Jin Zhaosheng, Abola Ramon, Bargnes Vincent, Tsivitis Alexandra, Rahman Sadiq, Schwartz Jonathon, Bergese Sergio D, Schabel Joy E
Department of Anesthesiology, Stony Brook University Hospital, Stony Brook, New York, NY, United States.
Front Artif Intell. 2025 May 21;8:1582096. doi: 10.3389/frai.2025.1582096. eCollection 2025.
The popularization of large language chatbots such as ChatGPT has led to growing utility in various biomedical fields. It has been shown that chatbots can provide reasonably accurate responses to medical exam style questions. On the other hand, chatbots have known limitations which may hinder their utility in medical education. We conducted a pragmatically designed study to evaluate the accuracy and completeness of ChatGPT generated responses to various styles of prompts, based on entry-level anesthesiology topics. Ninety-five unique prompts were constructed using topics from the Anesthesia Knowledge Test 1 (AKT-1), a standardized exam undertaken by US anesthesiology residents after 1 month of specialty training. A combination of focused and open-ended prompts was used to evaluate its ability to present and organize information. We also included prompts for journal references, lecture outlines, as well as biased (medically inaccurate) prompts. The responses were independently scored using a 3-point Likert scale, by two board-certified anesthesiologists with extensive experience in medical education. Fifty-two (55%) responses were rated as completely accurate by both evaluators. For longer responses prompts, most of the responses were also deemed complete. Notably, the chatbot frequently generated inaccurate responses when asked for specific literature references and when the input prompt contained deliberate errors (biased prompts).
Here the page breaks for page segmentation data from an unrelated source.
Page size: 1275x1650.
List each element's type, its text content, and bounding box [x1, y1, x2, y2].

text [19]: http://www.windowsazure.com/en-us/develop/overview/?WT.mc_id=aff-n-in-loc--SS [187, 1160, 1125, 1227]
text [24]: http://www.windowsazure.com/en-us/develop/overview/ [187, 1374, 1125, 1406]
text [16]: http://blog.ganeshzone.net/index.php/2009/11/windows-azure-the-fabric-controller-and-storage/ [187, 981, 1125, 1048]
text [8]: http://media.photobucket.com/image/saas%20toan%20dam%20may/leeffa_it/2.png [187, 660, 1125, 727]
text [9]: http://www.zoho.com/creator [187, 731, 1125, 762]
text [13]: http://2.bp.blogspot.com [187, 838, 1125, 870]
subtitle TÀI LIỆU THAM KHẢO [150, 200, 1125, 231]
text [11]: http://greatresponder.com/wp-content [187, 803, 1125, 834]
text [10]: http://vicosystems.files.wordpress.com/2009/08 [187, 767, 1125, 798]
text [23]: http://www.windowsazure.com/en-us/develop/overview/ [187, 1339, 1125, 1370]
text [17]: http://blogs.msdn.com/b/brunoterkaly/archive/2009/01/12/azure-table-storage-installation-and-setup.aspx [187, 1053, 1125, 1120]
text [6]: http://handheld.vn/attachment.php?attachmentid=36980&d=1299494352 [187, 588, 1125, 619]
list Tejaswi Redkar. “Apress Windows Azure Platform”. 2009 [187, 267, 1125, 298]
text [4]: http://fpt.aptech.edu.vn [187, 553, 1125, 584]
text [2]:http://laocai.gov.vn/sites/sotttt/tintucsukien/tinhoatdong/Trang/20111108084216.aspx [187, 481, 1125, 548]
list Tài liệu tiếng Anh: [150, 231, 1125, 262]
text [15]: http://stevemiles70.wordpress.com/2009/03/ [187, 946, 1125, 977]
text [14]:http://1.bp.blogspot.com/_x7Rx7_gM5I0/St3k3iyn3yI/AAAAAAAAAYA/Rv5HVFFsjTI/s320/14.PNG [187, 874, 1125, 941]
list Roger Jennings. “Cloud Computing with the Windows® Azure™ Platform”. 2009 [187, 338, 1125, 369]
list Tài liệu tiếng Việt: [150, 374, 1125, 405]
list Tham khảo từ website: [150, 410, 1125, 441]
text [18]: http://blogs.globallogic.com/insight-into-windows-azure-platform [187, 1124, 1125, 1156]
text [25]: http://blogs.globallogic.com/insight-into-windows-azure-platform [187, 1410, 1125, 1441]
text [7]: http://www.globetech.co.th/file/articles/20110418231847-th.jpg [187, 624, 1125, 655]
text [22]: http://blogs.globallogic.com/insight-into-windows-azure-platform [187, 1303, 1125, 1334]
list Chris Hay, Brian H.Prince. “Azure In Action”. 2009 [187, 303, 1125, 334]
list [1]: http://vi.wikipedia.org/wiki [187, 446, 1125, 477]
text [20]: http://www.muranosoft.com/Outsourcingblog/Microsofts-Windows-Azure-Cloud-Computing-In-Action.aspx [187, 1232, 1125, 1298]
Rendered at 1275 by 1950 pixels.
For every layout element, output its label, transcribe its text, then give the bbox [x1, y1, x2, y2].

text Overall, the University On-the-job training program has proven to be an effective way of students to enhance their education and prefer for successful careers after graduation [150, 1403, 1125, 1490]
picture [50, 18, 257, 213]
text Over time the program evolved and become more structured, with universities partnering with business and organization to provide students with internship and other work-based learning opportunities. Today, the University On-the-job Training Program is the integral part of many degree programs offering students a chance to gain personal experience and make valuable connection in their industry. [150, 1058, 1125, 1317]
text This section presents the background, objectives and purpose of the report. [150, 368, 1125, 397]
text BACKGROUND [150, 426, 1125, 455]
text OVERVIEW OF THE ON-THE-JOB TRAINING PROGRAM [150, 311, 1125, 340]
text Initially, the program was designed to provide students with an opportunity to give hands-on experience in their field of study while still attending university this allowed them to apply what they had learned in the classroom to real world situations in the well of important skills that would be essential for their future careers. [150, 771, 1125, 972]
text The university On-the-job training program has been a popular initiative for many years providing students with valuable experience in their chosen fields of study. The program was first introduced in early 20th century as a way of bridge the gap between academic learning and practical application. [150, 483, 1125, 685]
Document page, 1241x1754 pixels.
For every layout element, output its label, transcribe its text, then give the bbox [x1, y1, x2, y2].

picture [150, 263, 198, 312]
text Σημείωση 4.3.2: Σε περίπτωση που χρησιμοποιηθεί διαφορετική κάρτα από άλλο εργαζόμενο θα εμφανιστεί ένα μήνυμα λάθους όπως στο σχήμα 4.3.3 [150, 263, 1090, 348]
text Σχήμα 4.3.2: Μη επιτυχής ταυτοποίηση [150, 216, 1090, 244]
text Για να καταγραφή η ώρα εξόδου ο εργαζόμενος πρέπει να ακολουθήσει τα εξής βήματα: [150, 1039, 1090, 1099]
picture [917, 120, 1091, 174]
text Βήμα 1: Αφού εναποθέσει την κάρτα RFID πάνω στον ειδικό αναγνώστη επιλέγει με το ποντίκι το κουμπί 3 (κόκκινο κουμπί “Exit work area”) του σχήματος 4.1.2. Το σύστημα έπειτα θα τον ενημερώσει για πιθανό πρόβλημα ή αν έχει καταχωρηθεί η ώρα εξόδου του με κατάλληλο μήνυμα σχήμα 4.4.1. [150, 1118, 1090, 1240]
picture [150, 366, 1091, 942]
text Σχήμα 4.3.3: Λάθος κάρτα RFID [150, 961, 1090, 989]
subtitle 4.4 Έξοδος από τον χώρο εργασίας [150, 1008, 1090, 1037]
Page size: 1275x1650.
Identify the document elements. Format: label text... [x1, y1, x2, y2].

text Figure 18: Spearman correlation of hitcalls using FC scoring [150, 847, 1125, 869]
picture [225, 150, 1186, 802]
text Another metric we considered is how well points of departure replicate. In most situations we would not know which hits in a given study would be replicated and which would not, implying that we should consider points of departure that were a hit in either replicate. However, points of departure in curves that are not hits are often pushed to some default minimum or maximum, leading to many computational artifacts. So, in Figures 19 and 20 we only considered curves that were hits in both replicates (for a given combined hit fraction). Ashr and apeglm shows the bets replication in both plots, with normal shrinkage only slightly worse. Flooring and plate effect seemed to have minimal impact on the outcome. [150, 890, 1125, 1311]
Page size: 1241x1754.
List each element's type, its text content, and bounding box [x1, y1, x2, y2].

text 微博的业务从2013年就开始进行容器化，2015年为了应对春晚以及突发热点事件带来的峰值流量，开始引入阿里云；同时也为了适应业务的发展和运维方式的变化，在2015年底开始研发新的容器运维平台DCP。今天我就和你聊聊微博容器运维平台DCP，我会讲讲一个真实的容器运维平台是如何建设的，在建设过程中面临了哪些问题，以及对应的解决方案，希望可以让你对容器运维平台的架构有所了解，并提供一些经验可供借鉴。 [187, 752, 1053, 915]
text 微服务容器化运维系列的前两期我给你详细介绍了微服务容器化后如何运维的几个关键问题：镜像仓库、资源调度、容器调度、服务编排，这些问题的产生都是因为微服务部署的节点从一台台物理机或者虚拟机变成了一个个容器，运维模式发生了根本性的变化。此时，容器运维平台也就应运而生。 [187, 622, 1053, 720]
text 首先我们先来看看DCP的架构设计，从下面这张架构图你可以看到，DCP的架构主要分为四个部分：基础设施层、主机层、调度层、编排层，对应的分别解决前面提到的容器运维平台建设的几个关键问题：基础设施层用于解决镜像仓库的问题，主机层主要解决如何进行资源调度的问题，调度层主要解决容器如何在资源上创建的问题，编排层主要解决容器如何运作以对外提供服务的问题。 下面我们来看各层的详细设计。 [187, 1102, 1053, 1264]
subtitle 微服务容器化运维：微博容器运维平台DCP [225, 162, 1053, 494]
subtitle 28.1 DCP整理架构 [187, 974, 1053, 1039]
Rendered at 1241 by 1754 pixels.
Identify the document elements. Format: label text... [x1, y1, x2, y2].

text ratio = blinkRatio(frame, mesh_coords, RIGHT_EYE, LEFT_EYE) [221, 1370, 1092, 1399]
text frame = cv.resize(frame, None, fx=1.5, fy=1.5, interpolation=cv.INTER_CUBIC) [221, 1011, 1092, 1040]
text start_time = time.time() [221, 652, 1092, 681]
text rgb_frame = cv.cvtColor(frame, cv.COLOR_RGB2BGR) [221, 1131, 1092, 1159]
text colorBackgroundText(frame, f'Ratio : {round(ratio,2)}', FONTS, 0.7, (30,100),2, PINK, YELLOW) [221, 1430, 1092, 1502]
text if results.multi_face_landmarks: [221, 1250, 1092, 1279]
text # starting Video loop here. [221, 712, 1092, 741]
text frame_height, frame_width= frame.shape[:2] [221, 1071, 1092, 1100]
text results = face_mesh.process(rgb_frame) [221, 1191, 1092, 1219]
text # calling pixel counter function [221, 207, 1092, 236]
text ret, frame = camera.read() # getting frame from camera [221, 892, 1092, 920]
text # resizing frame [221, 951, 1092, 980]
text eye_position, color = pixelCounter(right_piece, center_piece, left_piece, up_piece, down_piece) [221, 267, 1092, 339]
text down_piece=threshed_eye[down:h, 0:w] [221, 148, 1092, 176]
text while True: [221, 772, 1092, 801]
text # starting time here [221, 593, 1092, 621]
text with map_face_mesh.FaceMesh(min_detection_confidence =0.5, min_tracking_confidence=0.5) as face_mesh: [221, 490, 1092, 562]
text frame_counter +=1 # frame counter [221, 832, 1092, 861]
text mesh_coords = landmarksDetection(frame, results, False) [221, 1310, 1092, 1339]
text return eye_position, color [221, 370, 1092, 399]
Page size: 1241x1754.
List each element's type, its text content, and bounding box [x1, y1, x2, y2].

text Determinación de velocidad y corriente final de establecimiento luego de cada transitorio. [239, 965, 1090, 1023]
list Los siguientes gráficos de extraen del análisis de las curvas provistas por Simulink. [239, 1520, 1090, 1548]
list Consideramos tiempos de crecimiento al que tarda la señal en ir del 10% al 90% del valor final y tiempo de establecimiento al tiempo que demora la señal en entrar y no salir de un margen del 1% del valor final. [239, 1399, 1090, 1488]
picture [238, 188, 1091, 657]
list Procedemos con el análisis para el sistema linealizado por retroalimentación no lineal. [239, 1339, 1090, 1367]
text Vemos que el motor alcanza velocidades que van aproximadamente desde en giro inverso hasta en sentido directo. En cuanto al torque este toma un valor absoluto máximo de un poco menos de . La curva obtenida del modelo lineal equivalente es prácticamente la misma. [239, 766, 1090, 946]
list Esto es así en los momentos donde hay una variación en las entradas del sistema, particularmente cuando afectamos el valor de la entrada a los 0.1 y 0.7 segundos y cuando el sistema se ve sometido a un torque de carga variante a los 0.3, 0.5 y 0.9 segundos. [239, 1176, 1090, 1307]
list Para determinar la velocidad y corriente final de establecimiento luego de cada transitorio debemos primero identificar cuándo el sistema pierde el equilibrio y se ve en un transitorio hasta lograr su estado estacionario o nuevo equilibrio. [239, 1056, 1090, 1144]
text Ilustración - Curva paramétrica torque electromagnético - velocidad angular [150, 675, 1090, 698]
Another recurring observation was the conflation of adjacent concepts (e.g., a specific characteristic was attributed to the wrong drug under the same pharmacological class). Some of the inaccuracies could potentially result in significant harm if applied to clinical situations. While chatbots such as ChatGPT can generate medically accurate responses in most cases, its reliability is not yet suited for medical and clinical education. Content generated by ChatGPT and other chatbots will require validation prior to use.
ChatGPT等大型语言聊天机器人的普及已使其在各个生物医学领域的应用越来越广泛。研究表明,聊天机器人能够对医学考试风格的问题给出合理准确的回答。然而,聊天机器人也存在一些已知的局限性,这可能会阻碍它们在医学教育中的应用。我们开展了一项设计务实的研究,以评估ChatGPT针对基于麻醉学入门主题的各种类型提示所生成回答的准确性和完整性。我们使用美国麻醉学住院医师在接受1个月专业培训后参加的标准化考试“麻醉知识测试1(AKT - 1)”中的主题构建了95个独特的提示。我们使用了聚焦式提示和开放式提示相结合的方式来评估其呈现和组织信息的能力。我们还纳入了关于期刊参考文献、讲座大纲的提示,以及有偏差的(医学上不准确的)提示。两位具有丰富医学教育经验的 board - certified麻醉师使用3点李克特量表对回答进行独立评分。52条(55%)回答被两位评估者都评为完全准确。对于较长的回答提示,大多数回答也被认为是完整的。值得注意的是,当被要求提供特定文献参考时,以及当输入提示包含故意错误(有偏差的提示)时,聊天机器人经常会生成不准确的回答。另一个反复出现的观察结果是相邻概念的混淆(例如,同一药理学类别下的特定特征被错误地归因于错误的药物)。如果将其中一些不准确之处应用于临床情况,可能会造成重大危害。虽然像ChatGPT这样的聊天机器人在大多数情况下能够生成医学上准确的回答,但其可靠性尚不适用于医学和临床教育。在使用之前,ChatGPT和其他聊天机器人生成的内容需要进行验证。